*** Opening Material supplied ***
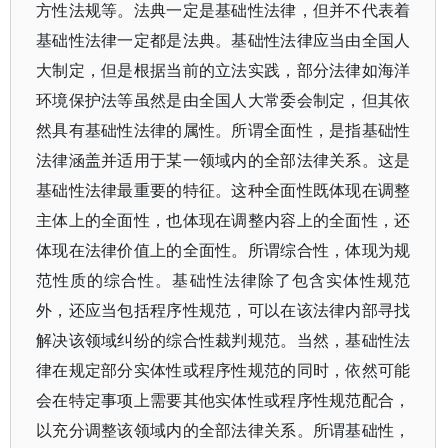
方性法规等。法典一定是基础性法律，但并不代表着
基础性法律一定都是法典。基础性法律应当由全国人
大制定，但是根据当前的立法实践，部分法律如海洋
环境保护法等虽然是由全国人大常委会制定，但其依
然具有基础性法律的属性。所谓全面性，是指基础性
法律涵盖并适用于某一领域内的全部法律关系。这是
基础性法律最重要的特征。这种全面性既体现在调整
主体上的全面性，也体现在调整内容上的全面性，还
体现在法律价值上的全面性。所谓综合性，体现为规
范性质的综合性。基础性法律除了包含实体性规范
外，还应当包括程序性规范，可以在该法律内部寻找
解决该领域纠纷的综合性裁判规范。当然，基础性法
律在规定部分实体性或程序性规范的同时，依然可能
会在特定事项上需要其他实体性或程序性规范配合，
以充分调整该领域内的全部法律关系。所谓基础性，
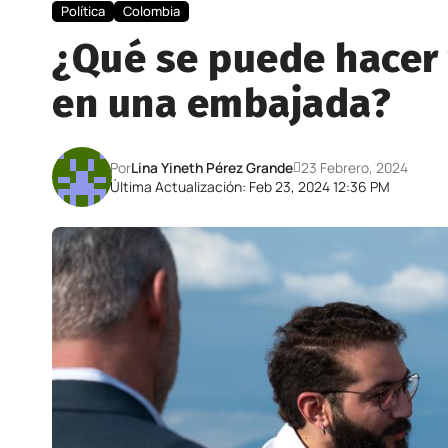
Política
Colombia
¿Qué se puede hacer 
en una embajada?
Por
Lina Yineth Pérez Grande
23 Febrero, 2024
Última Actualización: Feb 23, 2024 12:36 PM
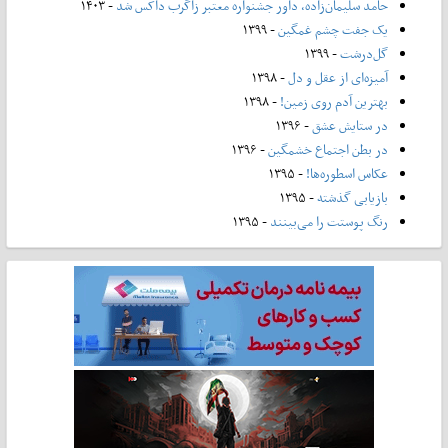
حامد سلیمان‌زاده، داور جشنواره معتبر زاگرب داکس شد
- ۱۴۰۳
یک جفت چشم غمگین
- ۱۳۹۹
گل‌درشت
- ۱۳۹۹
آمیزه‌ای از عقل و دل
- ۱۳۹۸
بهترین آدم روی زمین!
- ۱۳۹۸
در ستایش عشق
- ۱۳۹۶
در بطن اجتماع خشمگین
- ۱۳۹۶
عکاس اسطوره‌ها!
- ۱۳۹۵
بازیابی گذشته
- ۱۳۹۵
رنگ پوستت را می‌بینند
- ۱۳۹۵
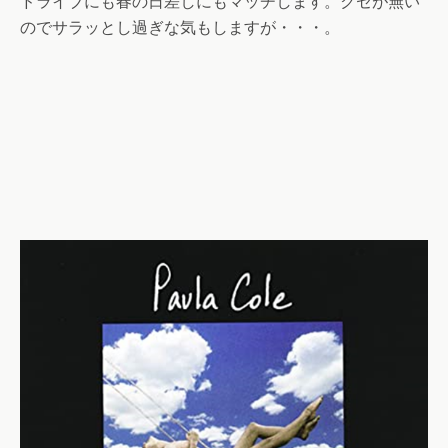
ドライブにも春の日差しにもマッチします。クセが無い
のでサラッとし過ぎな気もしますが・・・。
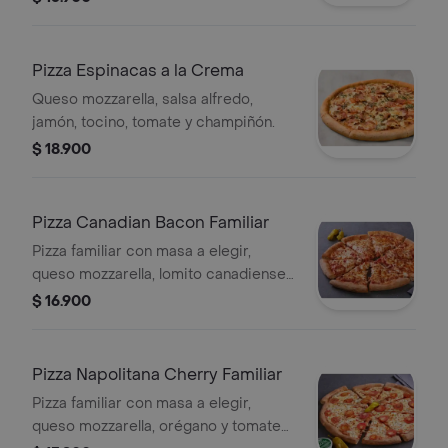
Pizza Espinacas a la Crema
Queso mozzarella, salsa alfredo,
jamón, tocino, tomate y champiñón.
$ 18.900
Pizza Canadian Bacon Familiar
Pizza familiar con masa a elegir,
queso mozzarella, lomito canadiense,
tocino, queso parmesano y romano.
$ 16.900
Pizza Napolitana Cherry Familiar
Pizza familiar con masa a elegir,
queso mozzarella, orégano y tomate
*** Closing Material supplied ***
* **Work order**
Write out the data again word for word, minus any images.

* **Task response**
方性法规等。法典一定是基础性法律，但并不代表着
基础性法律一定都是法典。基础性法律应当由全国人
大制定，但是根据当前的立法实践，部分法律如海洋
环境保护法等虽然是由全国人大常委会制定，但其依
然具有基础性法律的属性。所谓全面性，是指基础性
法律涵盖并适用于某一领域内的全部法律关系。这是
基础性法律最重要的特征。这种全面性既体现在调整
主体上的全面性，也体现在调整内容上的全面性，还
体现在法律价值上的全面性。所谓综合性，体现为规
范性质的综合性。基础性法律除了包含实体性规范
外，还应当包括程序性规范，可以在该法律内部寻找
解决该领域纠纷的综合性裁判规范。当然，基础性法
律在规定部分实体性或程序性规范的同时，依然可能
会在特定事项上需要其他实体性或程序性规范配合，
以充分调整该领域内的全部法律关系。所谓基础性，
Política
Colombia
¿Qué se puede hacer 
en una embajada?
Por
Lina Yineth Pérez Grande
23 Febrero, 2024
Última Actualización: Feb 23, 2024 12:36 PM
حامد سلیمان‌زاده، داور جشنواره معتبر زاگرب داکس شد
- ۱۴۰۳
یک جفت چشم غمگین
- ۱۳۹۹
گل‌درشت
- ۱۳۹۹
آمیزه‌ای از عقل و دل
- ۱۳۹۸
بهترین آدم روی زمین!
- ۱۳۹۸
در ستایش عشق
- ۱۳۹۶
در بطن اجتماع خشمگین
- ۱۳۹۶
عکاس اسطوره‌ها!
- ۱۳۹۵
بازیابی گذشته
- ۱۳۹۵
رنگ پوستت را می‌بینند
- ۱۳۹۵
ドライブにも春の日差しにもマッチします。クセが無い
のでサラッとし過ぎな気もしますが・・・。
Pizza Espinacas a la Crema
Queso mozzarella, salsa alfredo,
jamón, tocino, tomate y champiñón.
$ 18.900
Pizza Canadian Bacon Familiar
Pizza familiar con masa a elegir,
queso mozzarella, lomito canadiense,
tocino, queso parmesano y romano.
$ 16.900
Pizza Napolitana Cherry Familiar
Pizza familiar con masa a elegir,
queso mozzarella, orégano y tomate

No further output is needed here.